Future research could involve conducting comparative studies to examine potential differences in the relationships between the variables across different contexts, educational systems, or cultural settings. This can provide valuable insights into the contextual factors that may influence the observed associations. Moreover, employing qualitative research methods, such as interviews or focus groups, can be valuable in gaining a deeper understanding of the experiences, perceptions, and contextual factors related to the variables under investigation.

Conclusion

The findings of this research show a substantial negative correlation between the participants’ motivation to learn and emotional management during clinical placement on one hand and participants’ reported stress on the other hand. Motivation to learn and reported stress were shown to be important precursors of emotional regulation.
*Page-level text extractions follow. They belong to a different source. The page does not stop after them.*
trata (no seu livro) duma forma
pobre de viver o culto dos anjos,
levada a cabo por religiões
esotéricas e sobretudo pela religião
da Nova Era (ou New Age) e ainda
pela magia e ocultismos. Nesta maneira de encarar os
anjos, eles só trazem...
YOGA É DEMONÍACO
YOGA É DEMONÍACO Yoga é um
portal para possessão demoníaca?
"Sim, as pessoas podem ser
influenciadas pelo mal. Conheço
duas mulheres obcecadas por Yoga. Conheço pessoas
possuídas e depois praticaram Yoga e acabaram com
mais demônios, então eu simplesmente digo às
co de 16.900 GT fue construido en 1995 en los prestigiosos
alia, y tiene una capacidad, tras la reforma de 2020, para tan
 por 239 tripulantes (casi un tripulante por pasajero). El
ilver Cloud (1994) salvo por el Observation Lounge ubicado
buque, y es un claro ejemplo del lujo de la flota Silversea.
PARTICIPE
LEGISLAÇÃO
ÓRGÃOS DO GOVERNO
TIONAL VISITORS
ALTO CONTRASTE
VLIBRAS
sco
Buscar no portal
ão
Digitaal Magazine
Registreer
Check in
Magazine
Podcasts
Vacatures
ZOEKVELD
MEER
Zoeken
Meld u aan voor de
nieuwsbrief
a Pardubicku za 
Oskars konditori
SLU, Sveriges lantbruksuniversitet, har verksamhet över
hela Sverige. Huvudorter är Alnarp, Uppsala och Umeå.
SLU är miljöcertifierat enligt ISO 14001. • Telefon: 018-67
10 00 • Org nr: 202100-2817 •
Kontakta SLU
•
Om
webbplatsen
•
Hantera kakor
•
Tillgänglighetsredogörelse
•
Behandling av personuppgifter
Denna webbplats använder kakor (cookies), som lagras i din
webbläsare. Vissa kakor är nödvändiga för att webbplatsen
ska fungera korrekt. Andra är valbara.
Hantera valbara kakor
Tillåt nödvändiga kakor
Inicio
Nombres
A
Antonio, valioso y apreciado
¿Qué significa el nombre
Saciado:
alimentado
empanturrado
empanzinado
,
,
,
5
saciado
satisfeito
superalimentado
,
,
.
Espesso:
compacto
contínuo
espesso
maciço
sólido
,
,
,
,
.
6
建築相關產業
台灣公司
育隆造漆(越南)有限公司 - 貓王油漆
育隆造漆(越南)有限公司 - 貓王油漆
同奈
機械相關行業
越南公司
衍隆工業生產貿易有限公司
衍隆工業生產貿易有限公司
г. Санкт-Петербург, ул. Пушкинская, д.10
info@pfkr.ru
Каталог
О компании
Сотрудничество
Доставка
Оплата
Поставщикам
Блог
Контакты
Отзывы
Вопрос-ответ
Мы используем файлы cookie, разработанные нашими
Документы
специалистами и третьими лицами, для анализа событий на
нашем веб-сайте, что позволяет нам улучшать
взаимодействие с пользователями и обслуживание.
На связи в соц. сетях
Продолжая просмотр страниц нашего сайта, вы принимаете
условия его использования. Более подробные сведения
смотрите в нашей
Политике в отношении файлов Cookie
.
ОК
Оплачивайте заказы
The investigation also demonstrated the critical role that motivation to learn had in regulating the relationship among felt stress and emotional regulation among student nurses, as in mitigating the negative effects of stress. Effectively enhancing learners’ motivation to learn might make them feel less stressed and more optimistic. Nurses who experience positive emotions during their education would possibly be better able to develop their abilities and become more competent nurses.

Nursing educators can use our results to develop strategies and interventions aimed at reducing stress levels among students. This may include implementing stress management programs, providing mentorship and support systems, and promoting self-care practices. In addition, our results call on nursing educators to enhance students’ intrinsic motivation for learning. Strategies such as incorporating engaging teaching methods, providing opportunities for autonomy and choice, and establishing clear learning goals can help foster students’ motivation to learn and regulate their emotions effectively. Nursing leadership and policymakers can also play a crucial role in allocating resources and implementing policies that prioritize the well-being of nurses and nursing students alike. This includes advocating for adequate high-quality nursing programs, staffing levels at nursing schools and hospitals, safe work environments, and comprehensive support systems for students during their clinical practice. By recognizing the unique challenges faced by nursing students and implementing supportive policies, legislators can contribute to the overall quality of nursing education and the well-being of future healthcare professionals.